Source data
════════

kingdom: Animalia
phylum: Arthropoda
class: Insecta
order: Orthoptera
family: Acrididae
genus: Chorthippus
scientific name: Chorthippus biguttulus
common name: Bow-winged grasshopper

════════

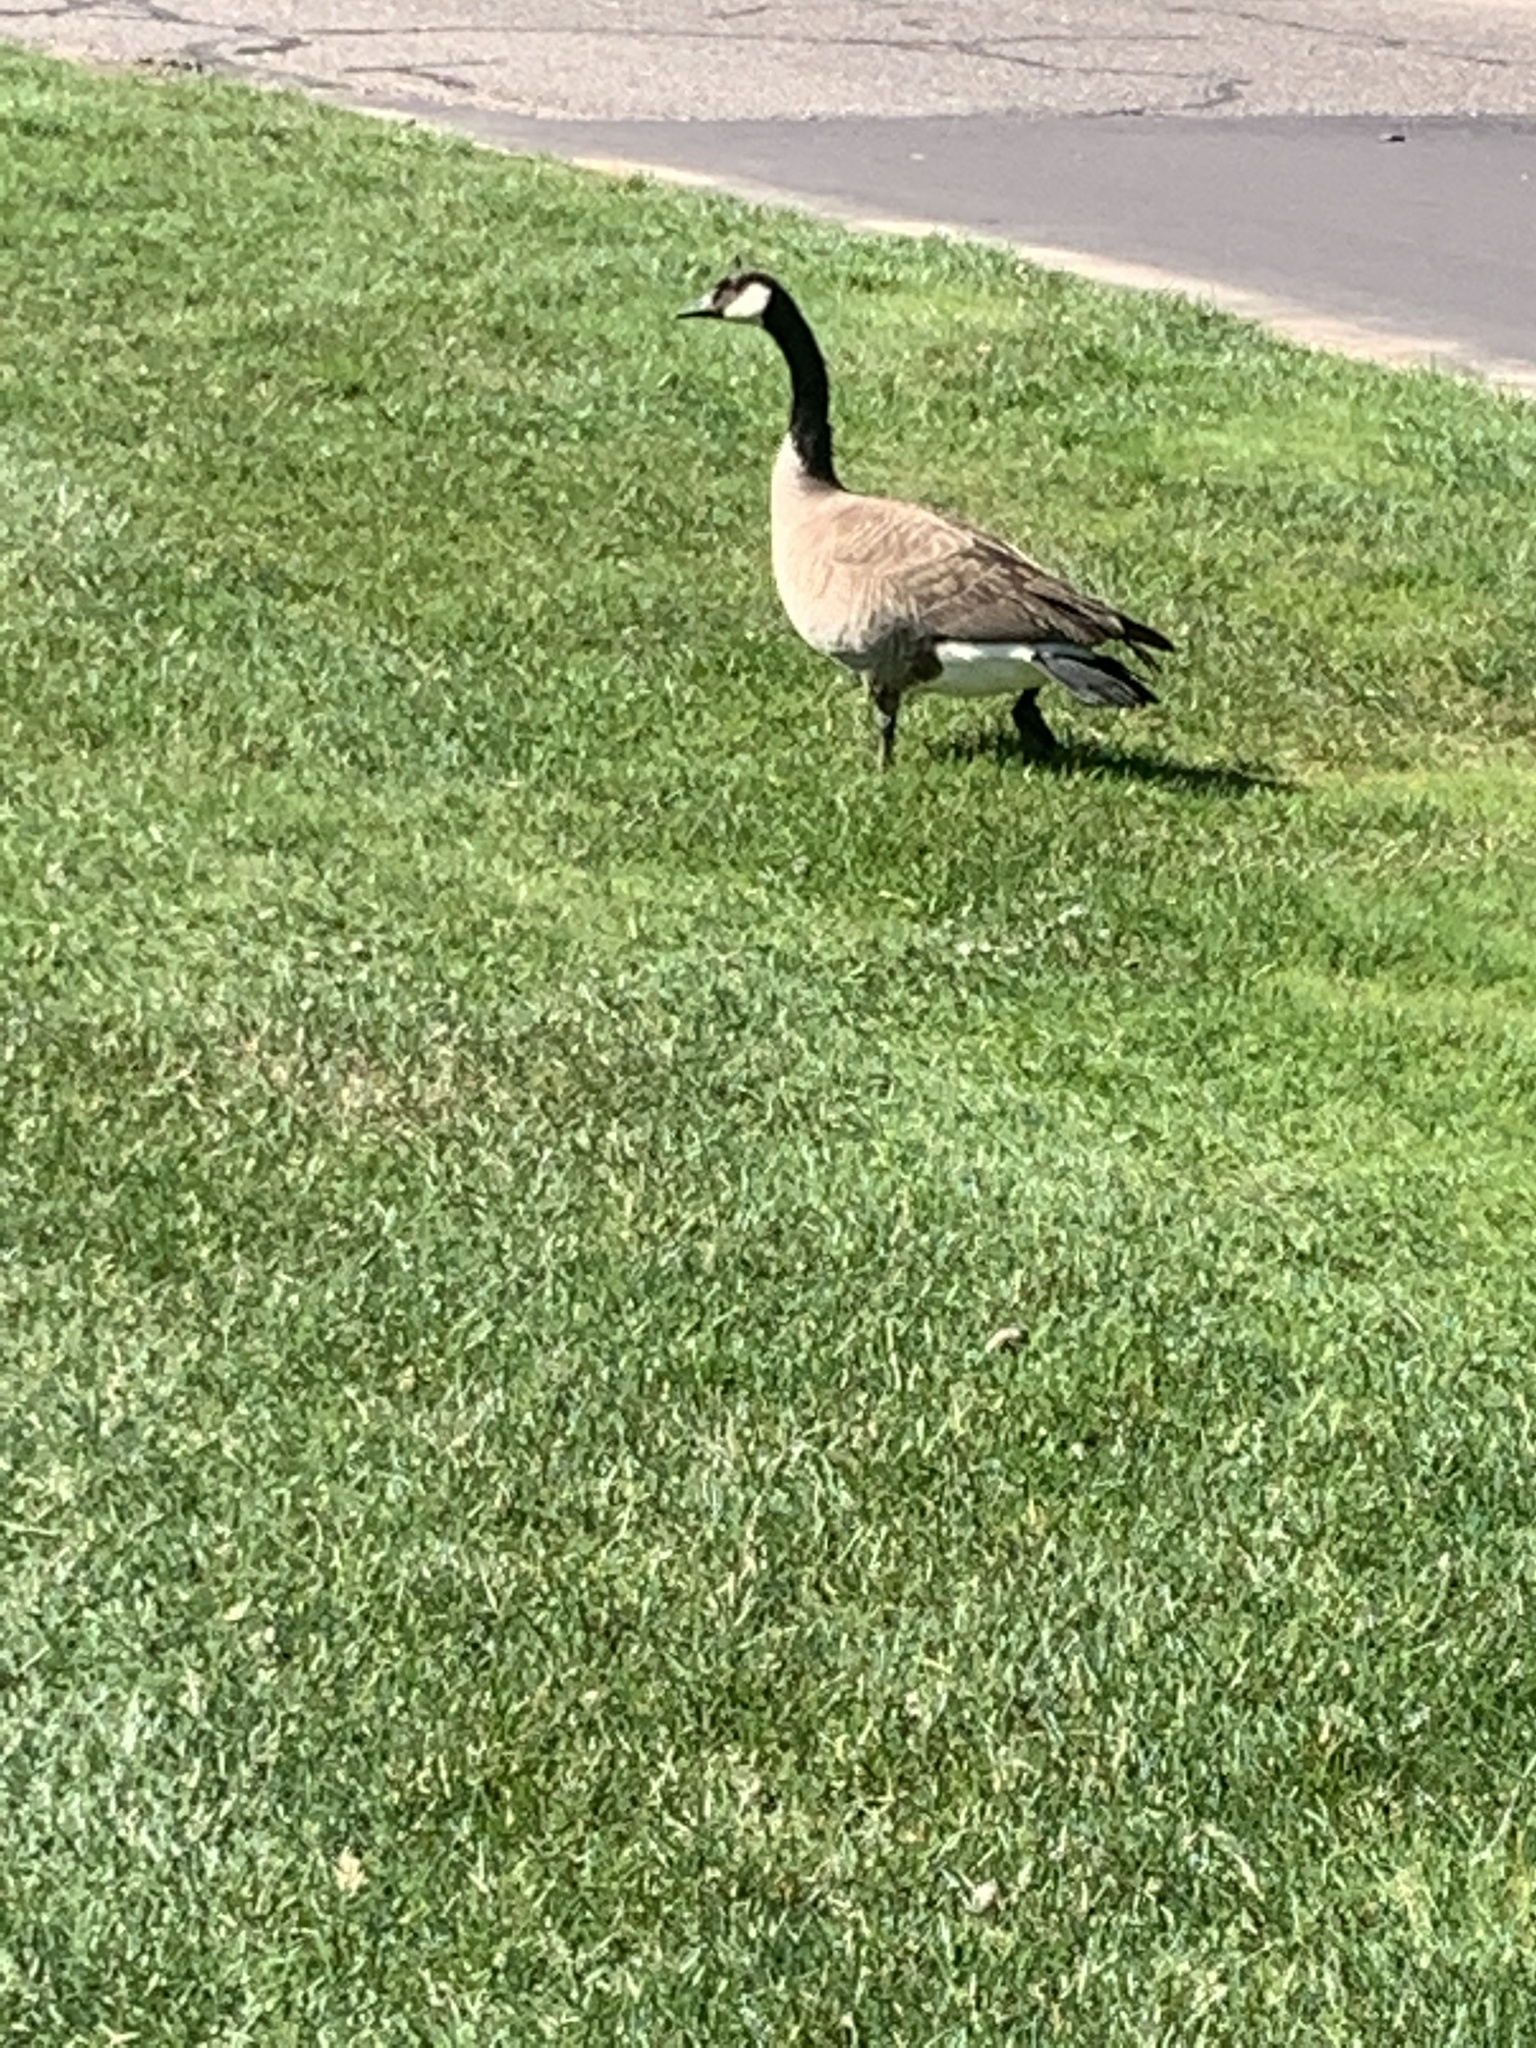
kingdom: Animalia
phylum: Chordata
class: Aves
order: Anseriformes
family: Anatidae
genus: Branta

════════

The task –
Could you render the part of the material that opens with the line containing "phylum: Arthropoda" and closes with the line containing "scientific name: Chorthippus biguttulus", both ends included, as a JSON list of strings with one string per line and any blank lines omitted?

Written answer –
[
  "phylum: Arthropoda",
  "class: Insecta",
  "order: Orthoptera",
  "family: Acrididae",
  "genus: Chorthippus",
  "scientific name: Chorthippus biguttulus"
]